One of the great statesmen of our time, Mandela stayed on the American terrorist blacklist for 15 years after winning the Nobel Prize prior to becoming South Africa’s first post-Apartheid president. He was removed from the list after then president George W. Bush signed into law a bill that took the label “terrorist” off members of the African National Congress (ANC), the group that used sabotage, bombings and armed attacks against the white minority regime.
The ANC became South Africa’s governing party after the fall of apartheid but the U.S. restrictions imposed on ANC militants stayed in place. Why? Bureaucratic inertia is as good an explanation as any and a look at the current list of what is officially labelled Foreign Terrorist Organisations (FTOs) suggests that once a group earns the designation, it is difficult to shake.
The consequences of a U.S. terrorist designation include freezing an organisation’s funds, banning its members from travelling to the U.S. and imposing harsh penalties (up to 15 years in prison) on people who provide “material support or resources” to an FTO.
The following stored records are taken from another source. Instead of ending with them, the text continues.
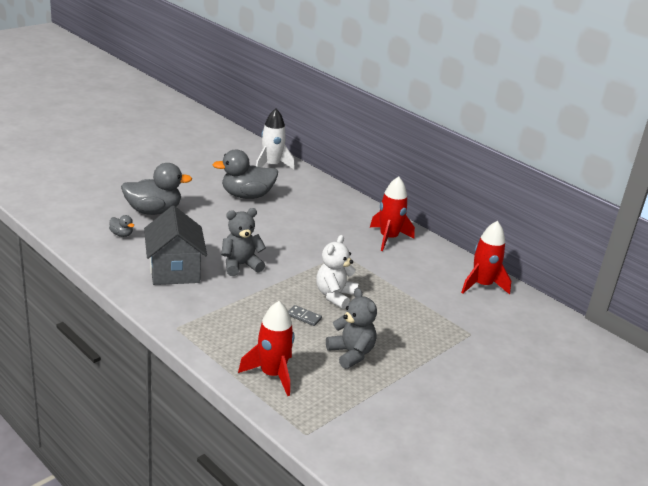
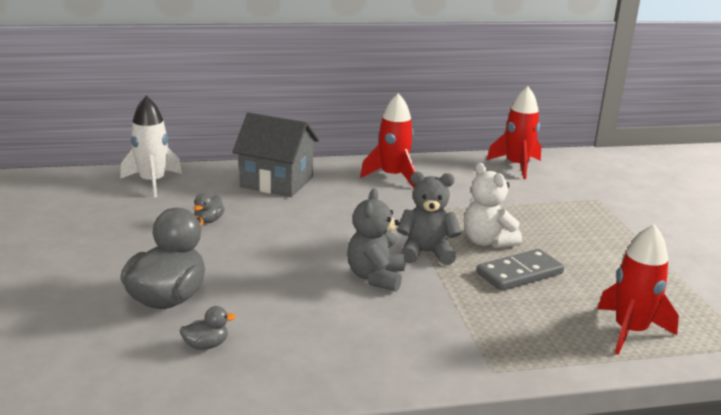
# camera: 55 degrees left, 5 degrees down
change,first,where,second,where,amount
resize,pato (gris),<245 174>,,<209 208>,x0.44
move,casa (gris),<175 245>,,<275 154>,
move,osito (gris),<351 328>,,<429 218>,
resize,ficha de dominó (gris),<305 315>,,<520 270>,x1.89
At present, there are 44 groups on the list, ranged in alphabetical order from the Palestinian Abu Nidal Organisation to the United Self Defense Forces of Colombia. The Abu Nidal group, according to the government’s own country reports on terrorism, “is largely considered inactive.” The Congressional Research Service, a bipartisan agency which provides research and analysis for Congress, has wondered why it is still on the list.